Forward-looking statements speak only as of the date they are made. You are
advised to read this announcement in its entirety for a further discussion of
the factors that could affect the group's future performance. In light of
these risks, uncertainties and assumptions, the events described in the
forward-looking statements in this announcement may not occur.
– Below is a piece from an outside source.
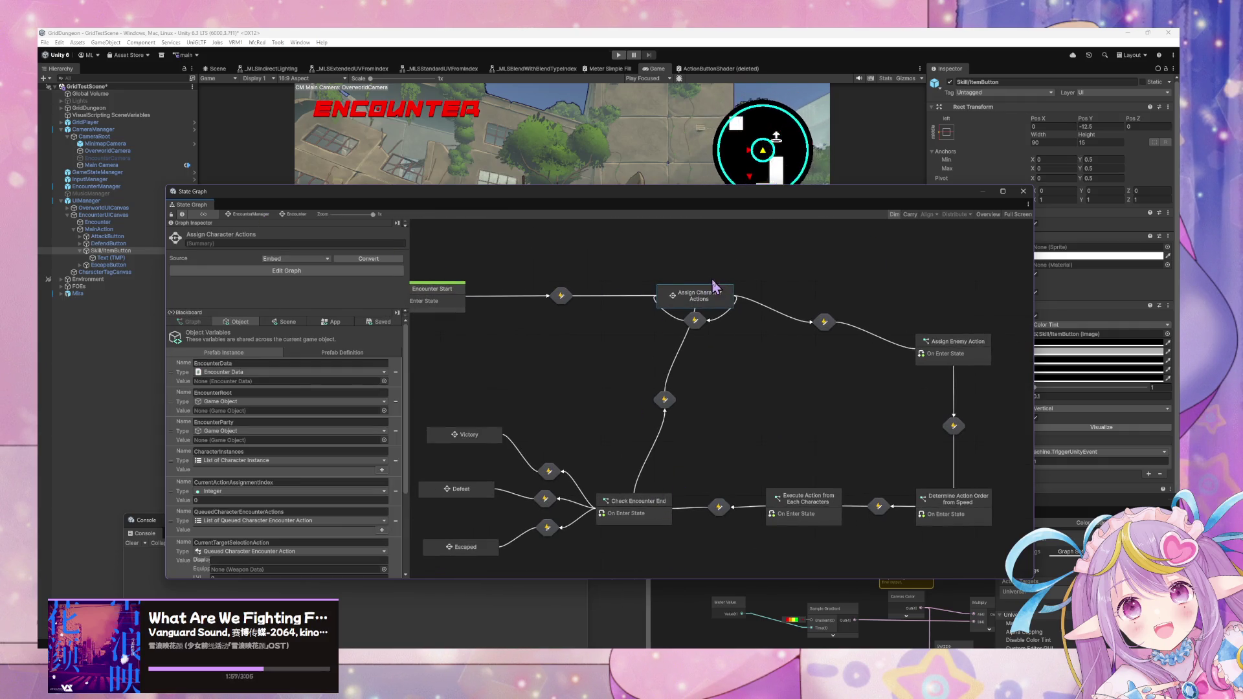
# - Inspect the transition from Skill/Item Selection into Target Selection and check the game view
pyautogui.doubleClick(714, 300)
This announcement does not constitute and should not be construed as, an offer
to purchase or sell or issue securities, or otherwise constitute an
inducement, invitation, commitment, solicitation or recommendation to any
person to purchase, subscribe for, or otherwise acquire securities in Close
Brothers, or constitute an inducement to enter into any investment activity in
any jurisdiction. Nothing contained in this announcement is intended to, nor
shall it, form the basis of, or be relied on in connection with, any contract
or commitment whatsoever and, in particular, must not be used in making any
investment decision.
The distribution of this announcement in or from certain jurisdictions may be
restricted or prohibited by the laws of any jurisdiction other than the UK.
Recipients of this announcement are required to inform themselves of, and
comply with, all restrictions or prohibitions in such other jurisdictions. Any
failure to comply with applicable requirements may constitute a violation of
the laws and/or regulations of such other jurisdictions.
Save as required by the Market Abuse Regulation, the Disclosure Guidance and
Transparency Rules, the UK Listing Rules or by applicable law, each of Close
Brothers, Goldman Sachs International and their respective affiliates and
representatives expressly disclaim any intention, obligation or undertaking to
update, review or revise any of the information or the conclusions contained
herein, including forward-looking or other statements contained in this
announcement, or to correct any inaccuracies which may become apparent whether
as a result of new information, future developments or otherwise.